Without the Idea of the Good, Gerson argues, a person cannot argue coherently against materialism, relativism, skepticism, mechanism, and nominalism. The Good is unequivocally immaterial, though it provides the metaphysical basis for everything that exists in matter. The Good serves as the ultimate criterion of ethical choice and the ultimate basis of knowledge, as well as providing for the possibility of a non-mechanistic cosmos. Finally, the Good (along with the forms) exclude nominalism of all kinds. Thus, attempting to oppose naturalism without embracing the Idea of the Good will fall back into a naturalistic framework. As Gerson puts it, absolutely “nothing short of [the Idea of the Good] can provide a coherent alternative to naturalism.”
What’s the Payoff?
Gerson’s book is undeniably an academic one. The casual lay reader may be put off by the lengthy exegesis of passages of Plato and other philosophers, and many of the shorter arguments encountered along the way are difficult to understand without a sense of the works of Plato and some of the contemporary academic secondary literature on his writings. However, its central claims are invaluable, not least to readers who fear the “global, cosmopolitan, democratic, egalitarian, classless, casteless society” that the naturalist Rorty aimed to bring about.

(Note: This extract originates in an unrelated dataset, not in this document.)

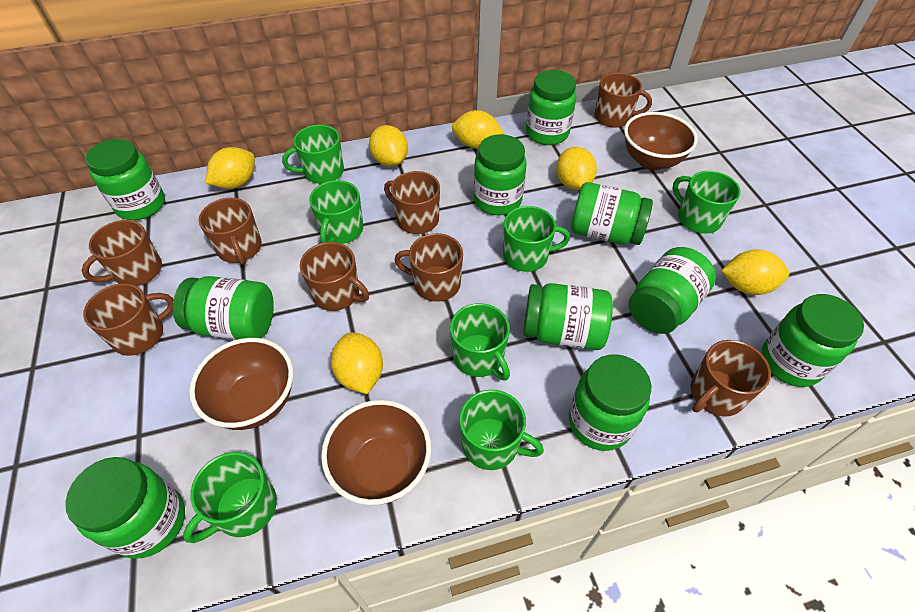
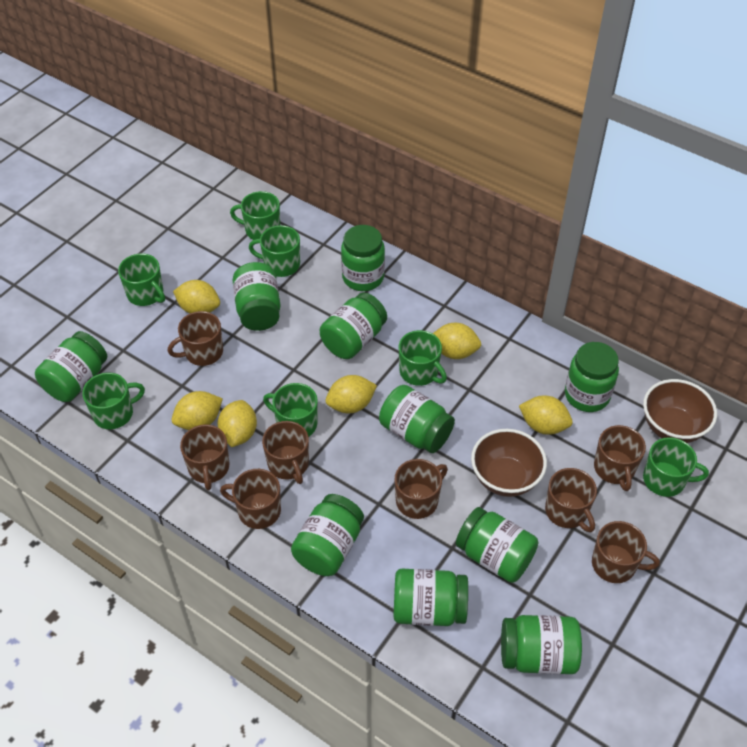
brown bowl: [189,338,293,430] [321,400,431,505] [624,112,698,170] = 3 -> [471,429,547,497] [643,379,717,443] = 2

While the book is not an explicitly political one, the above discussion should be enough to remind ourselves that the contemporary political climate is not simply one of competing political parties but of differing accounts of reality. Ideas have consequences, as Richard Weaver wrote. Gerson argues (along with many others) that ethics and politics are inseparable from metaphysics; if he is right, understanding our social world involves understanding the philosophical and naturalistic frameworks people have in the background of all their thinking.

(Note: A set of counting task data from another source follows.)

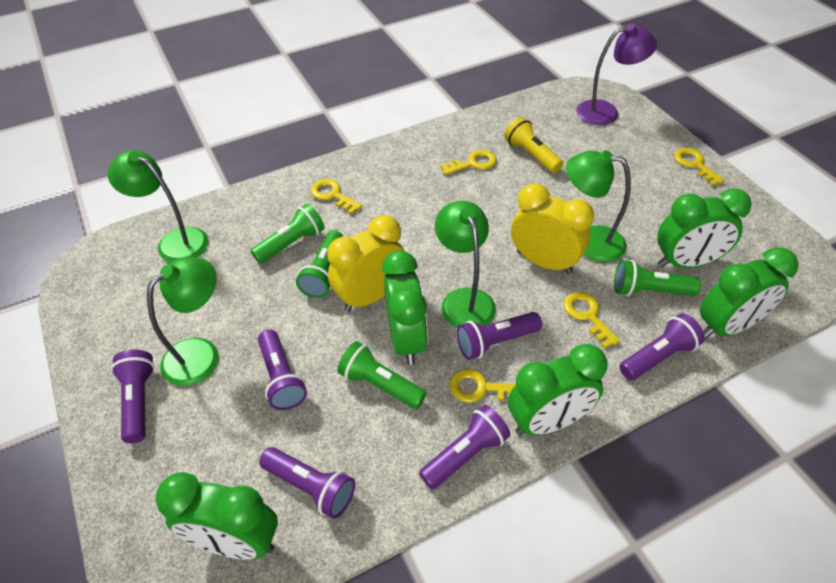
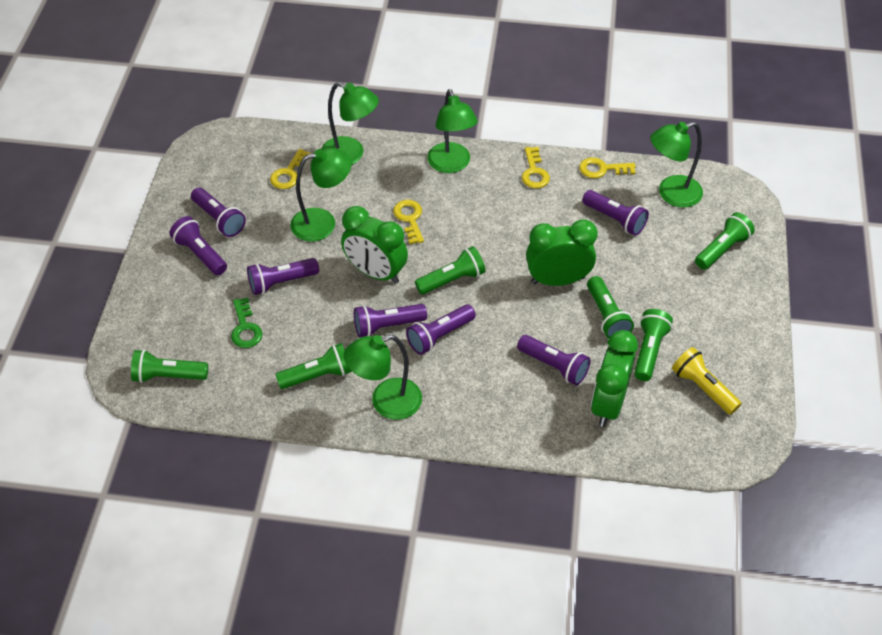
green clock: [155,472,278,560] [382,250,428,365] [508,344,608,435] [658,188,752,268] [700,247,799,339] = 5 -> [341,206,408,284] [526,219,598,286] [591,330,638,427] = 3
green flashlight: [251,204,325,264] [296,230,343,298] [337,341,427,409] [614,260,701,296] = 4 -> [131,349,208,383] [275,343,352,389] [415,246,485,295] [587,276,634,339] [634,309,673,381] [695,212,755,270] = 6
green key: none = 0 -> [231,297,263,348] = 1
green lamp: [107,150,208,262] [147,257,219,386] [435,201,496,328] [566,150,631,262] = 4 -> [290,148,352,242] [321,82,379,165] [344,335,422,420] [427,89,478,173] [650,122,703,207] = 5
purple flashlight: [111,350,155,443] [258,329,307,410] [259,447,355,519] [419,405,511,489] [456,312,542,360] [619,313,705,380] = 6 -> [169,216,227,275] [191,188,246,237] [247,258,319,295] [354,304,427,338] [406,304,476,355] [517,335,590,385] [582,190,649,236] = 7
purple lamp: [576,24,657,125] = 1 -> none = 0
yellow clock: [327,215,404,312] [511,183,594,274] = 2 -> none = 0
yellow key: [311,179,362,214] [440,150,497,175] [449,369,516,403] [564,292,620,349] [674,148,725,186] = 5 -> [270,149,311,189] [393,200,424,244] [522,147,550,188] [579,157,636,178] = 4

To the extent that ancient Western philosophy is seen as valuable today, it is most often Stoicism, not Platonism, that people reach for. Podcasts like The Daily Stoic and books with titles like The Stoic Challenge: A Philosopher’s Guide to Becoming Tougher, Calmer, and More Resilient boast impressive sales. For this reason, it is worth taking note of Gerson’s argument (in chapter 8) that Stoicism is an attempted reconciliation between Platonism and naturalism, and thus it, like all other attempted reconciliations between the two, is doomed to fail. Stoicism, in both its ancient and modern forms, attempts to have an ascetic ethic and a robust understanding of human knowledge while still maintaining a strict materialism with a mechanistic and nominalistic account of reality, including human life. Without a transcendent, eternal, universal Good, Stoicism cannot stand, and must either accept logical incoherence or reduce itself to naturalism.

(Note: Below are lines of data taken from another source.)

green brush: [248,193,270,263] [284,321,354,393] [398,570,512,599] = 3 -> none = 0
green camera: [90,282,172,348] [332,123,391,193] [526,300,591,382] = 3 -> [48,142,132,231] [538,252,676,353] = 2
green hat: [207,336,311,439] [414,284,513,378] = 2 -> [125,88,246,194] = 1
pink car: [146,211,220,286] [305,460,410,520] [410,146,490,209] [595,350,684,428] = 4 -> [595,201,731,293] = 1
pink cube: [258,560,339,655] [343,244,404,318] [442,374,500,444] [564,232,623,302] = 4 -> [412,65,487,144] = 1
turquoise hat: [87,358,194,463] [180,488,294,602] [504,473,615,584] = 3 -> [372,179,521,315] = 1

If we find Gerson’s arguments convincing, we owe it to ourselves (and our civilization) to recognize where we have fallen into the errors of naturalistic thinking; we should identify where we have taken in those errors, so common in post-modernity, that Platonism explicitly opposes: materialism, relativism, skepticism, mechanism, and nominalism. For, as Plato continues to teach us, we must look to know ourselves first, and only then can we understand our place in relation to our nation, our world, and our God.